Pests aren’t terribly common with sweet corn, but they’re troublesome enough that you’ll want to take steps to avoid them. If you don’t wish to use pesticides, companion planting is an effective way to discourage unwanted guests. Such plants include tansy, potatoes, peas, cucumbers, beans, squash and pumpkins.

To care for your sweet corn, weeding is of the utmost importance as these plants will steal valuable water and nutrients and stunt corn’s growth. Since sweet corn is a vegetable with shallow roots, try to avoid tilling too deeply into the soil. If scavenging by birds is a concern, you can cover your corn ears with paper bags after they’ve been sufficiently pollinated.

While pests are not a huge issue for the average sweet corn grower, there are some that may be a menace. These include wireworms, flea beetles, corn earworms, cutworms, corn borers and even ants. The best way to rid your plants of these nuisances is to pick them off by hand and kill them. Earworms leave their eggs on the ears’ silky strands. The resulting larvae move down into the ears to eat the developing kernels. Adding a drop of vegetable oil to the tip of each ear suffocates these pests. You can expect corn borers to bore into the stalks of the plants and kill them by depriving them of nutrients. Prevent them by keeping plant debris cleaned up. Rats, mice, squirrels and raccoons are also frequent corn pests. Keep them out by installing traps or fences or spraying the ears with a cayenne pepper solution.

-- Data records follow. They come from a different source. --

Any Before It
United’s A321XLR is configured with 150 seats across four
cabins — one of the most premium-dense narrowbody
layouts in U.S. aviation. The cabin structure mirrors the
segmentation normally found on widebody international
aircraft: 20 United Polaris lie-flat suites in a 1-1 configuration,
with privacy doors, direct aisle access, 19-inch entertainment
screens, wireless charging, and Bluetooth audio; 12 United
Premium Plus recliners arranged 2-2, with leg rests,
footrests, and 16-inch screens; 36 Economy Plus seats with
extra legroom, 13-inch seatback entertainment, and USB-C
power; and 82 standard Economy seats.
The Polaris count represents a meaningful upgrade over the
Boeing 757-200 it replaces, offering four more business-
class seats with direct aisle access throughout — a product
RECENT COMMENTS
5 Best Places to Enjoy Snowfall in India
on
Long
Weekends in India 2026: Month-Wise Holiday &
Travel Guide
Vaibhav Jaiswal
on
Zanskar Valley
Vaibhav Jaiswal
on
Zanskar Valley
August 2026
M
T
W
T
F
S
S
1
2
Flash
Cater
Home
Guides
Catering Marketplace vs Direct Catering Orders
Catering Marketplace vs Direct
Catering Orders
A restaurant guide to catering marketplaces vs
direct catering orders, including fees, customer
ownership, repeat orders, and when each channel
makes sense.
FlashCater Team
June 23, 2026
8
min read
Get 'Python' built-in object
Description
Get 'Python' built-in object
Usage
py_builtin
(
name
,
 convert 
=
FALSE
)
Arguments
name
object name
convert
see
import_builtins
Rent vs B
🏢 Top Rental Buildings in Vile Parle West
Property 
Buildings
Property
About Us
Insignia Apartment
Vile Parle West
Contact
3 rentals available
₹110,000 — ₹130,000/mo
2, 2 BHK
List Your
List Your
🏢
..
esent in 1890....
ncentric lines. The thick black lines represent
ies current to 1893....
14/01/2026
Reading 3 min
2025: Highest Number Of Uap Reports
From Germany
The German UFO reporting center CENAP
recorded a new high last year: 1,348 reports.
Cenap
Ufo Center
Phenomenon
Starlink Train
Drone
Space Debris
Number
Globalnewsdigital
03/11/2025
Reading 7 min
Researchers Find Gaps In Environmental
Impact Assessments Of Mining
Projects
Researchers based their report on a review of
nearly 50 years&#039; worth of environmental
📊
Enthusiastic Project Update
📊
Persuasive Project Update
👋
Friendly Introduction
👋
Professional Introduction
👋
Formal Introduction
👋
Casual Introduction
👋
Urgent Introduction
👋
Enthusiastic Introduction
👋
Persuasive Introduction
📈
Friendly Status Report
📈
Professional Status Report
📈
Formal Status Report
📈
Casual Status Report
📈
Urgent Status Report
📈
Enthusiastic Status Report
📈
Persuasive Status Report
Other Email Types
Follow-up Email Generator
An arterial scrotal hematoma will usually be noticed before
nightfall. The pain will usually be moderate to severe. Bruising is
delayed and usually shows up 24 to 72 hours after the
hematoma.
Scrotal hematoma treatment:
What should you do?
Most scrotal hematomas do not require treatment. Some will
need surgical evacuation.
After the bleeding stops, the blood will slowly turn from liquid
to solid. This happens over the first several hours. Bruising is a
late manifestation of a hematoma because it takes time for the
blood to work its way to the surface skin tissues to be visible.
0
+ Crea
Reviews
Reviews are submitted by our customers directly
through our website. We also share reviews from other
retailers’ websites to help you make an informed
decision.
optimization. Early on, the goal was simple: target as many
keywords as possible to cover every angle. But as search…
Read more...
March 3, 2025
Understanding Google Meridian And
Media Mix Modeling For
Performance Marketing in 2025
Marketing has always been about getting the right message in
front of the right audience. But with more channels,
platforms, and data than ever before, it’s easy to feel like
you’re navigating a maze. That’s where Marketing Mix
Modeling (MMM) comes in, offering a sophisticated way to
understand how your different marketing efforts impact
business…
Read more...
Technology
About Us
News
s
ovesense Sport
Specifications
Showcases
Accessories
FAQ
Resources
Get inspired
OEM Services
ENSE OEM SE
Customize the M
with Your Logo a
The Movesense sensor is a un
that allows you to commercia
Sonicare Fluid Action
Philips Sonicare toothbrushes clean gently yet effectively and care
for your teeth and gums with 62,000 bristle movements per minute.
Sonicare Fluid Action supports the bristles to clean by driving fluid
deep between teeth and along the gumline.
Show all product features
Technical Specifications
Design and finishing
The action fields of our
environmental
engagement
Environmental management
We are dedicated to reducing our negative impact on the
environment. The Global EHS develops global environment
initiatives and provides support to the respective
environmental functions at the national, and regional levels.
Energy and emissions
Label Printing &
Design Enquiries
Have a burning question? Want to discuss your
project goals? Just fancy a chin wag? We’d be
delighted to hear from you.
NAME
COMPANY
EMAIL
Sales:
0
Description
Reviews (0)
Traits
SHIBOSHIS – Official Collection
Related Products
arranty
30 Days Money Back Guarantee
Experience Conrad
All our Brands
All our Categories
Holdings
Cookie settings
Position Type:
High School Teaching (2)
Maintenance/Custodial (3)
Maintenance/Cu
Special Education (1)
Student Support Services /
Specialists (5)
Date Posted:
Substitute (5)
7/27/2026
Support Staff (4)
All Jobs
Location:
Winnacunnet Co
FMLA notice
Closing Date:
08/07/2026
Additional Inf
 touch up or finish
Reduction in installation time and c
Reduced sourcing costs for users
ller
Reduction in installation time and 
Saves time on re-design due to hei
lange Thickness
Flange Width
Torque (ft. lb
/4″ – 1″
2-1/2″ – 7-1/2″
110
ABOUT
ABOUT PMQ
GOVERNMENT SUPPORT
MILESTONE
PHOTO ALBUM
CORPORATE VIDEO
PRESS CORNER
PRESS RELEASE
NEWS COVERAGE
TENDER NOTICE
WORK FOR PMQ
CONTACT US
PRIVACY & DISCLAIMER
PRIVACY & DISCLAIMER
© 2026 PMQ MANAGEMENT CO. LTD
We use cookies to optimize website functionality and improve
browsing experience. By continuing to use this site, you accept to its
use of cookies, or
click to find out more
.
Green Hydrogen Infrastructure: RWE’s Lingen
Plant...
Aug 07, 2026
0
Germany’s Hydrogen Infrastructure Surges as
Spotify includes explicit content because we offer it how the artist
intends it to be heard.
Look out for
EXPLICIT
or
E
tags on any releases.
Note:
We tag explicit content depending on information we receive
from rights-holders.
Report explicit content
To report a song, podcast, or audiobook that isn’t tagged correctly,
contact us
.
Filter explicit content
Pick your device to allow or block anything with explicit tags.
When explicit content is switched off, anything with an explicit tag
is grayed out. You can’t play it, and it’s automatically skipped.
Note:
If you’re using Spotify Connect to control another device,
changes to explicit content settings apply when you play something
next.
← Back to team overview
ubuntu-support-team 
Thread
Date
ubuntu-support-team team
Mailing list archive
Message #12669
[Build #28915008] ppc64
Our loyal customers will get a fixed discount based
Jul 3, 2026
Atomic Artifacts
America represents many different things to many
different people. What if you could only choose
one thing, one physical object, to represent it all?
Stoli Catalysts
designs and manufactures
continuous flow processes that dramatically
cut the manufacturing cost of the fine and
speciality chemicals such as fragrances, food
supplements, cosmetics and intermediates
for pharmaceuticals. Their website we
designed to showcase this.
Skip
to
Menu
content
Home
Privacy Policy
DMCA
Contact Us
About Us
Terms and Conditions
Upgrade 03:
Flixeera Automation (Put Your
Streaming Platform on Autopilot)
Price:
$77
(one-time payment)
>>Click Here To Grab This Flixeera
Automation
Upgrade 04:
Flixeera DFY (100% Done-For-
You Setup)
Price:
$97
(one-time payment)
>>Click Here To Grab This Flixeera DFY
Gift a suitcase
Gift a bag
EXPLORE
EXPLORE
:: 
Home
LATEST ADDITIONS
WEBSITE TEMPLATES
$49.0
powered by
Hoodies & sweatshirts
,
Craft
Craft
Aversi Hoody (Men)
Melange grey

After 60 to 100 days depending on the variety and weather, your sweet corn will be ready to harvest. When the husks covering the ears become a deep green, the silky threads turn a light brown and the kernels are plump and juicy, the corn is ready to pick. Each plant will likely only yield two ears. In most cases, harvest occurs around 20 days after the appearance of the silks. It’s recommended to harvest your sweet corn in the morning and to immediately place them into ice-cold water in order to preserve their texture and sweetness.